* [Work instructions]
- 1) Answer these questions using the article on the South Clarksville redevelopment plan:
(a) Where is the public meeting held?
(b) How many acres does the target area cover?
(c) In which month did MKSK hold a community workshop to discuss initial ideas about the site?
- 2) Carry the article on the South Clarksville redevelopment plan forward from its final sentence.

Reading text START

Now, an entirely new plan is in the works to do just that.

We first covered a major redevelopment scheme for the area way back in 2008, which called for a cluster of small-town urban buildings lining streets in front of the old Colgate factory. That plan was a start but lacked an ambition that would make the area really shine. Years after that plan fell through, another even less exciting plan was proposed that also went nowhere.

The site in relation to the rest of Clarksville. (Courtesy MKSK)
The site in relation to the rest of Clarksville. (Courtesy MKSK)

Clarksville still knows what an asset it has in its underutilized waterfront, and a third plan is in the works to redevelop a large swath of land that looks beyond the Colgate Plant to envision a holistic district and create a vibrant place. The next chapter of that project unfolds tonight.

That meeting takes place Tuesday, November 10 at 6:30p.m. at Ohio Falls United Methodist Church, 917 South Virginia Avenue in Clarksville.

Now Columbus- and Louisville-based MKSK Studios is developing a new vision for the 320-acre target area called the South Clarksville Redevelopment Plan. That final report won’t be issued until December following input from tonight’s meeting.

Existing conditions. (Courtesy MKSK)
Existing conditions. (Courtesy MKSK)

Getting underway in March, the initial draft was put together with MKSK and “developed through visioning sessions with Town leadership and a project steering committee,” according to MKSK. The site under consideration stretches over 320 acres from the Ohio River on the south to Stansifer Avenue including the former Marathon Oil facility, the old Colgate factory, Water Tower Square, Louisville Metro KOA, Derby Dinner Playhouse and the Clarion Hotel.

A conceptual site plan showing preliminary view sheds. (Courtesy MKSK)
A conceptual site plan showing preliminary view sheds. (Courtesy MKSK)

Eight initial goals were developed.

  1. Capitalizing on the spectacular view of the Louisville skyline and proximity to Downtown Louisville.
  2. Enhancing access to the Ohio River Greenway and local parks.
  3. Preserving Clarksville’s historical assets and heritage
  4. Redeveloping abandoned industrial brownfield sites.
  5. Implementing catalytic infrastructure improvements.
  6. Creating a market-support balance of jobs and housing.
  7. Integrating shopping, dining and entertainment venues into the area.
  8. Developing strategy for phased implementation of the plan over time.
The public meeting in May. (Courtesy MKSK)
The public meeting in May. (Courtesy MKSK)

In May, MKSK held a community workshop to discuss initial ideas about the site.

Reading text END
Supplied entries START

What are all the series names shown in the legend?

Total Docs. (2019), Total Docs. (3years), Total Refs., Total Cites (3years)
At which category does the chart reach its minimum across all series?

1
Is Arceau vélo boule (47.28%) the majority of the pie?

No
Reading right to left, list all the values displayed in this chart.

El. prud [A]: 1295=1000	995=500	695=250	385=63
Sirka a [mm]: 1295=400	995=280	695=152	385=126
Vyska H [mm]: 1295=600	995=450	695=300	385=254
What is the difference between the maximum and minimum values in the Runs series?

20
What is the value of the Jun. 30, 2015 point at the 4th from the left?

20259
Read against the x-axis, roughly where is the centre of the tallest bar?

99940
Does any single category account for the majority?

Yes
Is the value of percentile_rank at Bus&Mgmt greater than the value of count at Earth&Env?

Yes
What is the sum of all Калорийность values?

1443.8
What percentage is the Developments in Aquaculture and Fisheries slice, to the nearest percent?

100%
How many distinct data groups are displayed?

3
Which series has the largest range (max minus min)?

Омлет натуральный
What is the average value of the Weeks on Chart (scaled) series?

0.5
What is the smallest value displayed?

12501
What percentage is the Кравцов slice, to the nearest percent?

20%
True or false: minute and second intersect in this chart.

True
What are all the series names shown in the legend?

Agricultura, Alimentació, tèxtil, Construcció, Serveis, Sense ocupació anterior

Supplied entries END

* [Results by task]
- 1)
(a) Ohio Falls United Methodist Church, 917 South Virginia Avenue in Clarksville.
(b) 320 acres.
(c) May.

- 2)
“The MKSK team led by project manager Justin Goodwin introduced the community to the planning process, shared initial study findings, and ideas about emerging opportunities to be explored in more detail through the planning process,” MKSK wrote on its website following the May workshop. “Potential sites identified for redevelopment include the former Marathon Oil terminal and the old Colgate-Palmolive manufacturing complex, now shuttered but recognized as Clarksville signature landmark.”

To build on that meeting, Clarksville partnered with tech company Socialmentum to create a MySidewalk website that gauges public input through online comments. The online approach hopes to garner a larger response than is typical from public meetings and workshops, Clarksville Redevelopment Director Nick Lawrence told the News & Tribune in July. “We tried to have a public workshop on [Eastern Commons Park] and maybe two people showed up,” he said.

(Courtesy MKSK)
(Courtesy MKSK)
Existing conditions. (Courtesy MKSK)
Existing conditions. (Courtesy MKSK)

The goal is to define a walkable, mixed-use district along the waterfront. Ideas include apartments with views of the Louisville skyline, a hotel, plenty of retail, and new office space—potentially even a new corporate headquarters—filling the largely vacant land along the waterfront

Tonight, the public can get a progress report from MKSK and weigh in with ideas. The MKSK team will detail its recommended plan, “which will focus on redevelopment opportunities for the Clarksville riverfront and adjacent lands, and recommendations for infrastructure and revitalization improvements throughout the study area,” according to the city, and gather community feedback. Strategies for implementing the plan will also be discussed.

On Tuesday, November 10, the community is invited to help plan the future of the Southern Indiana town’s waterfront at the “Envision South Clarksville” workshop. The meeting takes place at 6:30p.m. at Ohio Falls United Methodist Church, 917 South Virginia Avenue in Clarksville.

A final plan will be presented to the Town of Clarksville Redevelopment Commission in December. MKSK is working with Hannum Wagle & Cline (HWC) Engineering on the project.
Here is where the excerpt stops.